Kagame, Machiavel des Grands Lacs. Sous couvert de « raison » et de quête de « vérité », on trouvera très peu d’intérêt pour les victimes du génocide dans les phrases de Mme Rever. Quand ils ou elles apparaissent, c’est pour abonder sa thèse centrale selon laquelle « les Tutsis de l’intérieur, c’est-à-dire ceux vivant au Rwanda par opposition à ceux qui grandirent comme réfugiés en Ouganda, au Burundi, au Congo et en Tanzanie, furent sacrifiés » par le chef du FPR et actuel président rwandais, Paul Kagame. Celui-ci se voit accusé d’avoir utilisé le génocide « comme [une] passerelle pour atteindre le pouvoir ». Cette métaphore utilisée par l’un des témoins-mystères cité dans l’article illustre, avec une ironie tragique, le rapport très utilitaire qu’entretient l’autrice à ce sujet.

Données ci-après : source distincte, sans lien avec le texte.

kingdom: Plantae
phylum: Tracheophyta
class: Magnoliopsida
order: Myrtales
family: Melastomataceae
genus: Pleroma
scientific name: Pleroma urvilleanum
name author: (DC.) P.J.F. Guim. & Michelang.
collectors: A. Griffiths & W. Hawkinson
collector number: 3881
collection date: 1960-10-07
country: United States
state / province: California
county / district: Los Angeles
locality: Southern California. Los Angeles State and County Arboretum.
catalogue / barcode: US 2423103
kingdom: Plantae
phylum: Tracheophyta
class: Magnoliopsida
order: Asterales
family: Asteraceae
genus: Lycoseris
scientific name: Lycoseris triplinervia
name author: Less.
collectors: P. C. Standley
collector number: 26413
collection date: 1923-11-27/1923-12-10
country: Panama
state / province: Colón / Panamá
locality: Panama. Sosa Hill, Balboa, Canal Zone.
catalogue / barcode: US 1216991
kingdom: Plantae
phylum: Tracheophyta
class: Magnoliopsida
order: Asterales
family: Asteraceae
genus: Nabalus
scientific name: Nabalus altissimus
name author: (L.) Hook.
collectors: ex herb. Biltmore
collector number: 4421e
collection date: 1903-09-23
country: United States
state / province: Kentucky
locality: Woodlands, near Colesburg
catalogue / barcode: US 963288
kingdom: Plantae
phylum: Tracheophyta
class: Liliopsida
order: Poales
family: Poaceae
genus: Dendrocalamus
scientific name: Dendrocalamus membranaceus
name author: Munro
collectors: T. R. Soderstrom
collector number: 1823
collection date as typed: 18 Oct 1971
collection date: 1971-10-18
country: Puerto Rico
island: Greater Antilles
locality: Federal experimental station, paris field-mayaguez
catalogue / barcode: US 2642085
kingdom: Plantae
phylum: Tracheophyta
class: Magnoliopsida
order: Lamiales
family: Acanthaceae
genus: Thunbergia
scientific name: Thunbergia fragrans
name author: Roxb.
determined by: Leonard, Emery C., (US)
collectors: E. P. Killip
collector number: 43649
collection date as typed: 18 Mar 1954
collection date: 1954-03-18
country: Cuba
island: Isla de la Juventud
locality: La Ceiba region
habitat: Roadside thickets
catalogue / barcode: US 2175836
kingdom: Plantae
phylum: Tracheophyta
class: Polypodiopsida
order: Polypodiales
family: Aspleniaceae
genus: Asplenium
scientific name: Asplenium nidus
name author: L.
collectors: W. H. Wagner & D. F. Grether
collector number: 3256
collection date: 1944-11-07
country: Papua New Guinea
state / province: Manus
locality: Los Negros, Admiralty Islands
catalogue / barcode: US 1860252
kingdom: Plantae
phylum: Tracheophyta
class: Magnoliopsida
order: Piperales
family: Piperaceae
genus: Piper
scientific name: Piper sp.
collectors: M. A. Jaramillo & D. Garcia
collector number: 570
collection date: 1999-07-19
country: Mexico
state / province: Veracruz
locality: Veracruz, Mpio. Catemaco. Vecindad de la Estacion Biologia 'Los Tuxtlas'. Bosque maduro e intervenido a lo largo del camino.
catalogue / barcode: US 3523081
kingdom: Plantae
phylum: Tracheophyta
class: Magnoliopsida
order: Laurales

Afin d’asseoir le statut de maître comploteur de Paul Kagame, elle en dresse un portrait indirect en mobilisant un supposé consensus international : « Kagamé est bien vu du monde entier parce qu’il a fait croire qu’une majorité de Hutus a tué les Tutsis. » La généralisation induite par une telle phrase mobilise la connivence autrice/lectorat nécessaire au récit complotiste. Judi Rever se présente en journaliste-seule-contre-tous et nous invite à rejoindre sa lutte. En l’occurrence, une recherche rapide sur des sites de journaux « du monde entier » suffit à vérifier la fragilité de cet axiome. Les articles répondant au mot-clé « Kagame » livrent un portrait moins flatteur que prévu.[1]